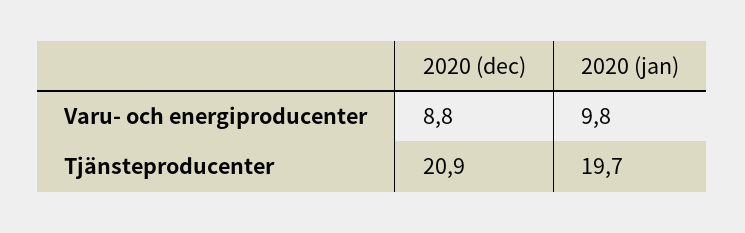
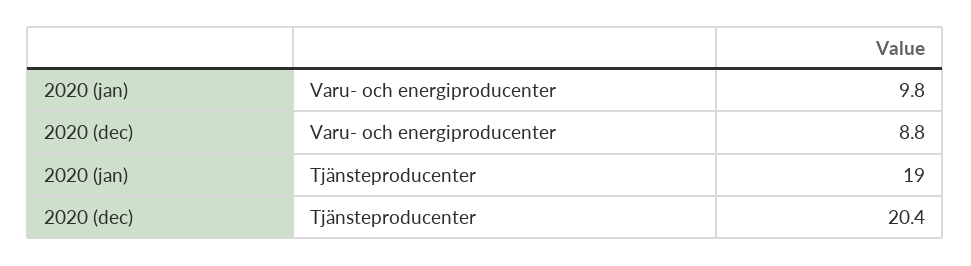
  {
    "2020 (dec)": {
      "Varu- och energiproducenter": 8.8,
-     "Tjänsteproducenter": 20.9
+     "Tjänsteproducenter": 20.4
    },
    "2020 (jan)": {
      "Varu- och energiproducenter": 9.8,
-     "Tjänsteproducenter": 19.7
+     "Tjänsteproducenter": 19
    }
  }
________________________________________
--- About this exercise ---
Line by line, reproduce the material above exactly, leaving each picture out.

--- Answer section ---
  {
    "2020 (dec)": {
      "Varu- och energiproducenter": 8.8,
-     "Tjänsteproducenter": 20.9
+     "Tjänsteproducenter": 20.4
    },
    "2020 (jan)": {
      "Varu- och energiproducenter": 9.8,
-     "Tjänsteproducenter": 19.7
+     "Tjänsteproducenter": 19
    }
  }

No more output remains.